## GIVEN PROBLEM
Copy out the lines in the rows below word for word, leaving out the pictures.

## RAW RECORDS
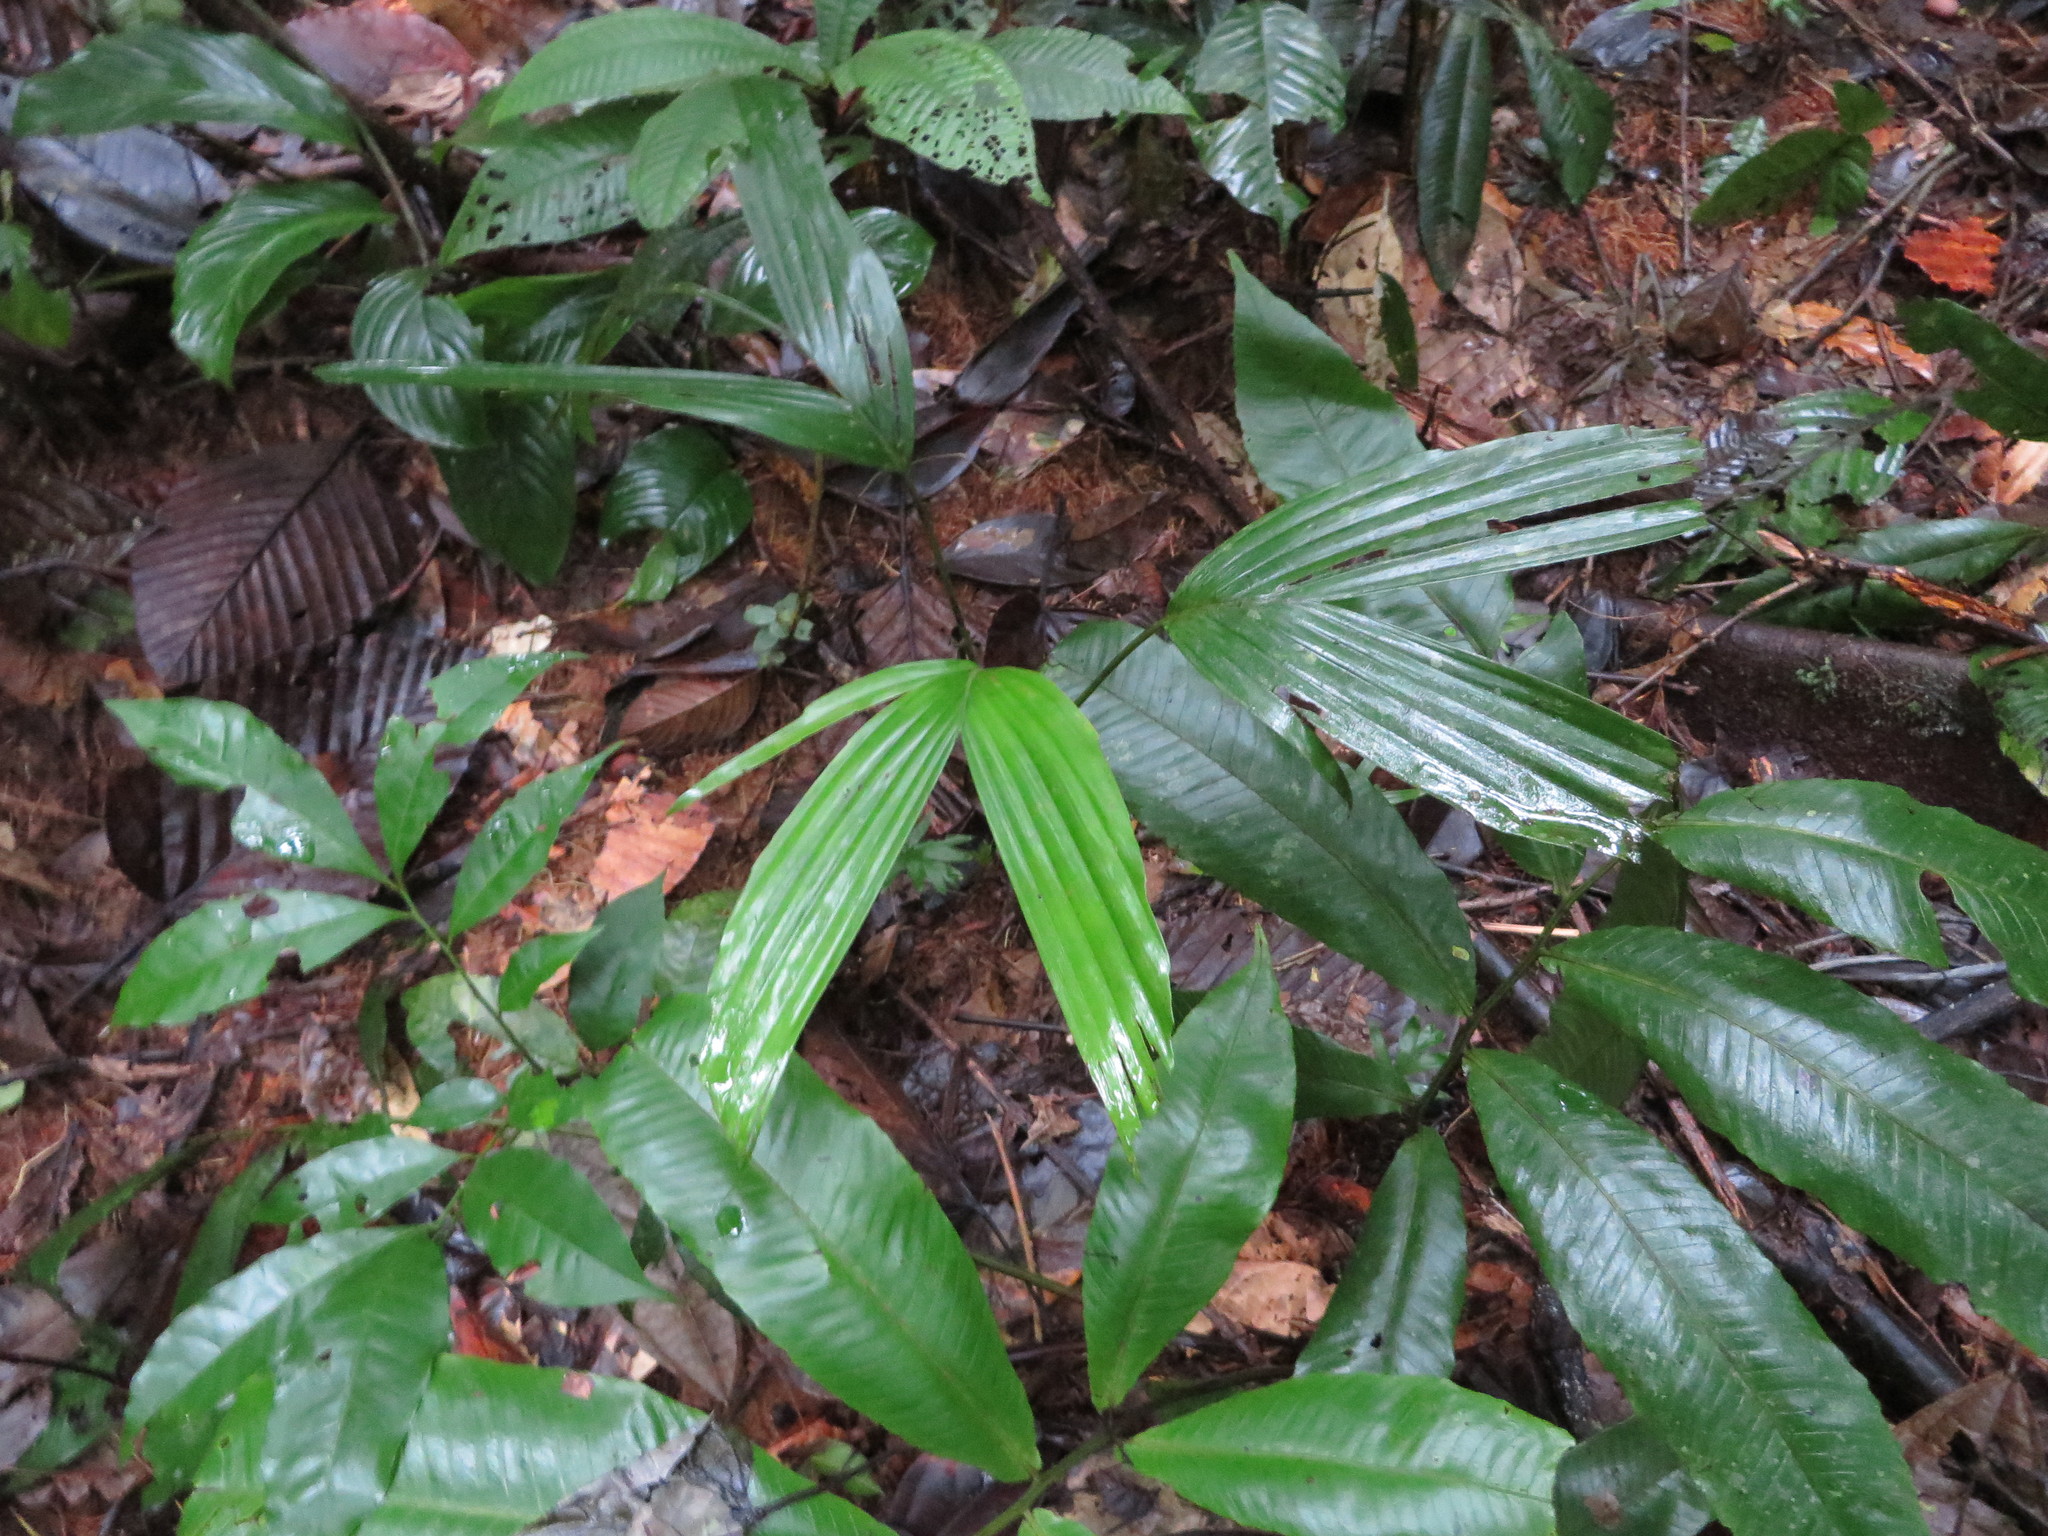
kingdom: Plantae
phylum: Tracheophyta
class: Liliopsida
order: Arecales
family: Arecaceae
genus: Socratea
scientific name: Socratea exorrhiza
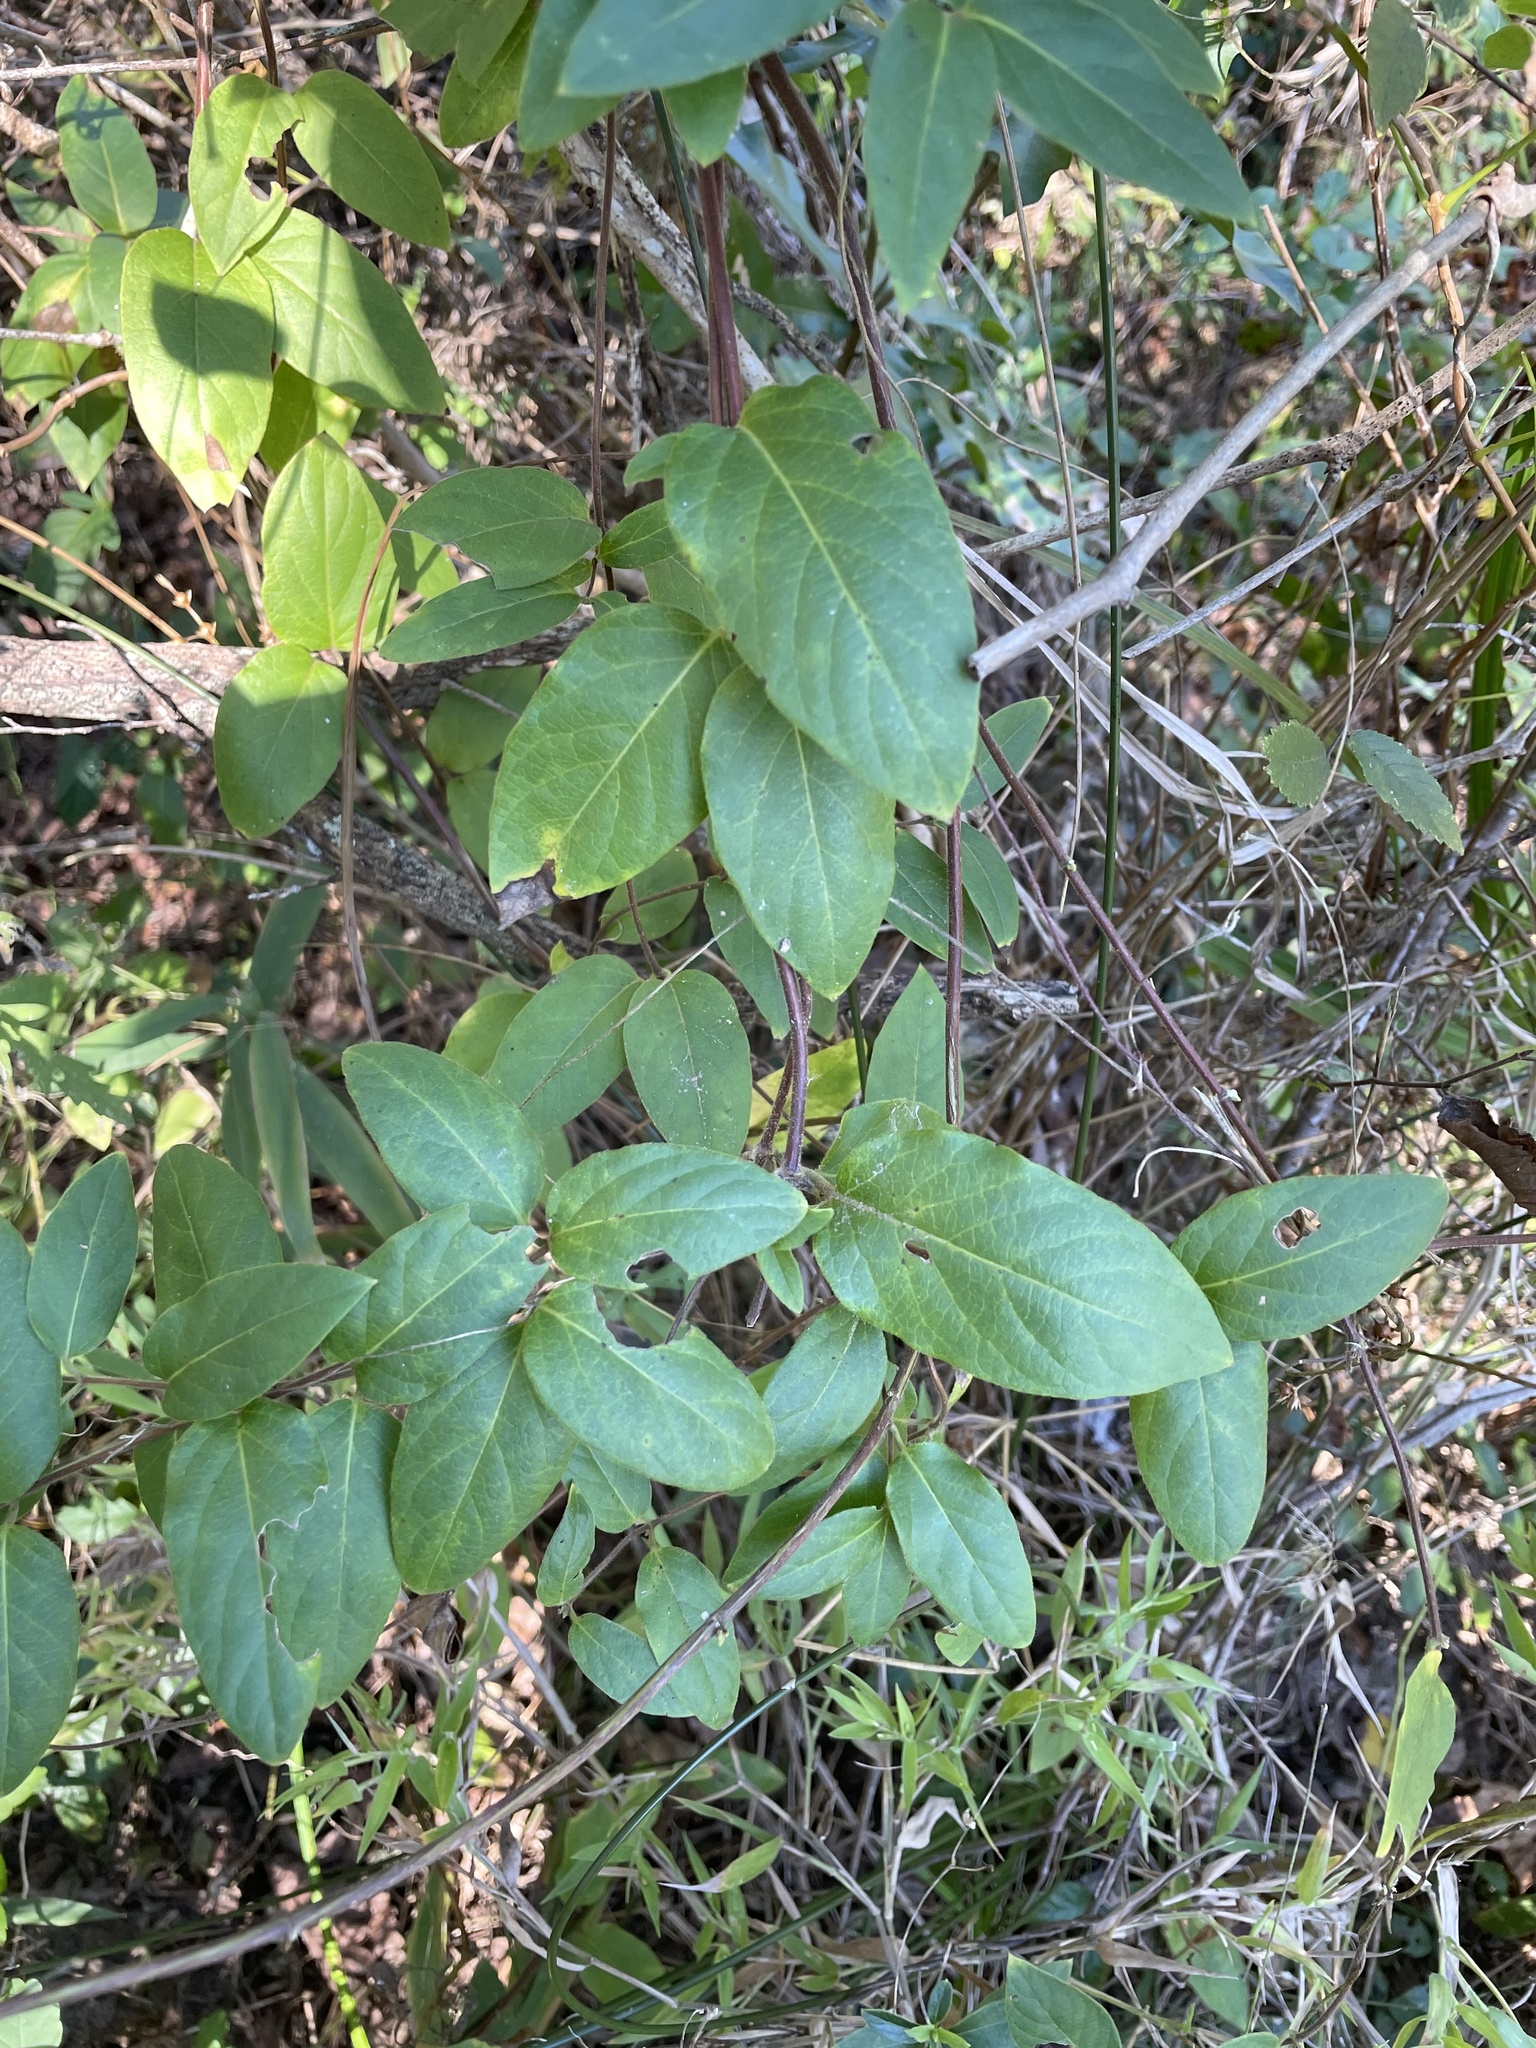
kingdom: Plantae
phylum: Tracheophyta
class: Magnoliopsida
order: Dipsacales
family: Caprifoliaceae
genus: Lonicera
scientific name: Lonicera japonica
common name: Japanese honeysuckle
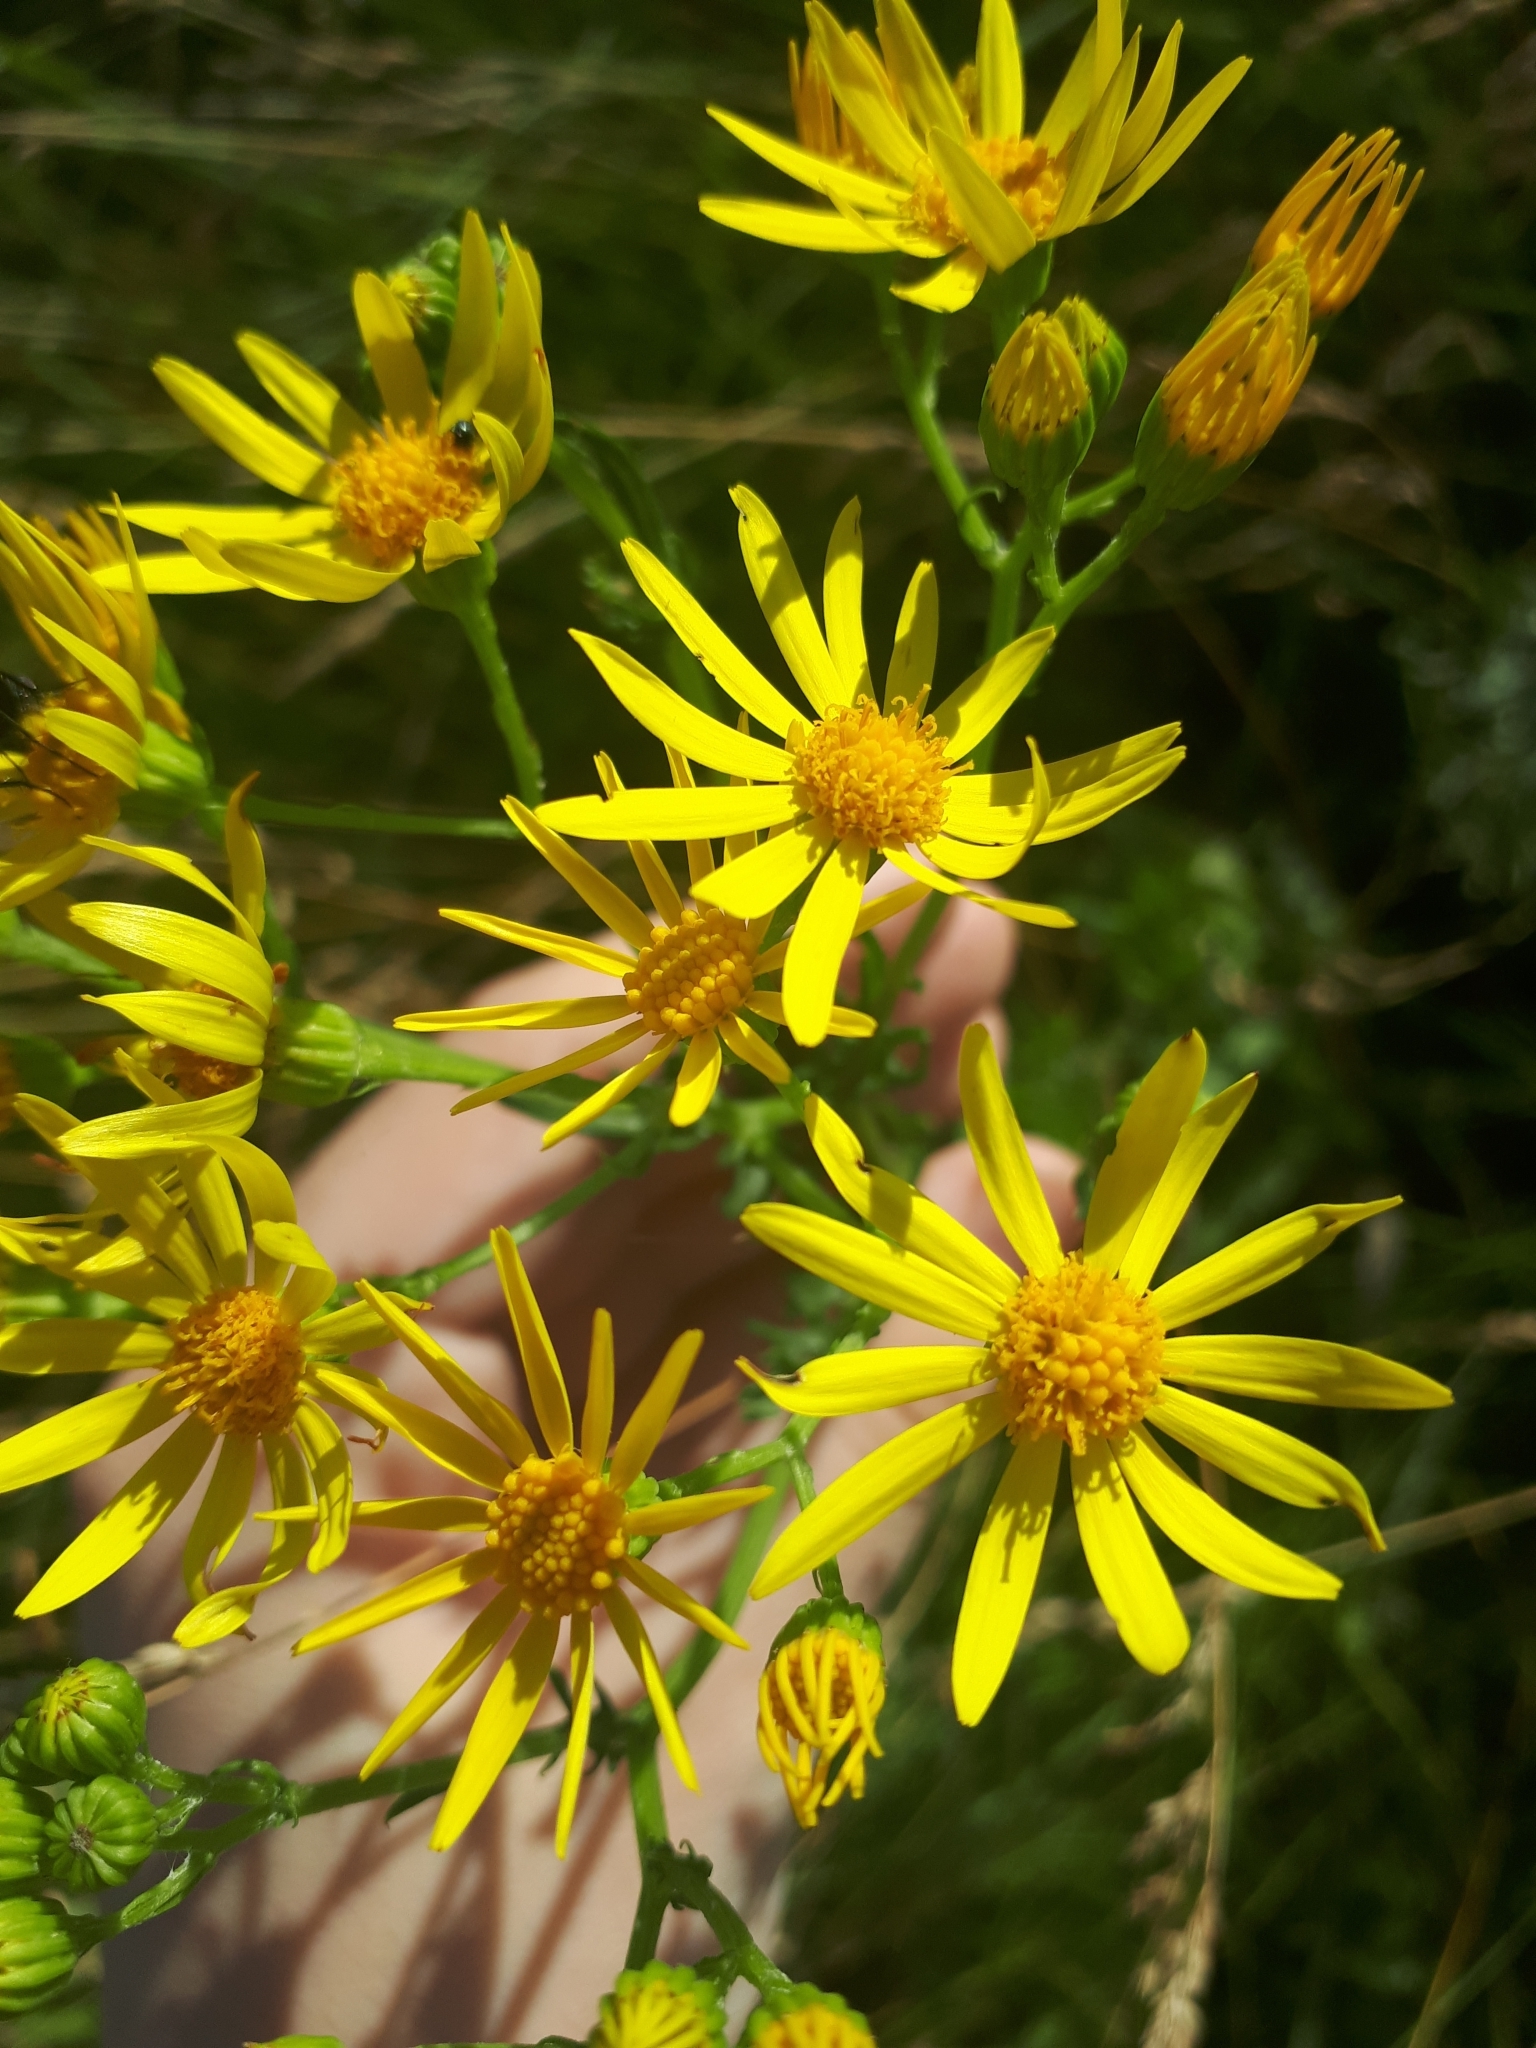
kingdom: Plantae
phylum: Tracheophyta
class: Magnoliopsida
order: Asterales
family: Asteraceae
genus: Jacobaea
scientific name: Jacobaea vulgaris
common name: Stinking willie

## COMPLETE OUTPUT
kingdom: Plantae
phylum: Tracheophyta
class: Liliopsida
order: Arecales
family: Arecaceae
genus: Socratea
scientific name: Socratea exorrhiza
kingdom: Plantae
phylum: Tracheophyta
class: Magnoliopsida
order: Dipsacales
family: Caprifoliaceae
genus: Lonicera
scientific name: Lonicera japonica
common name: Japanese honeysuckle
kingdom: Plantae
phylum: Tracheophyta
class: Magnoliopsida
order: Asterales
family: Asteraceae
genus: Jacobaea
scientific name: Jacobaea vulgaris
common name: Stinking willie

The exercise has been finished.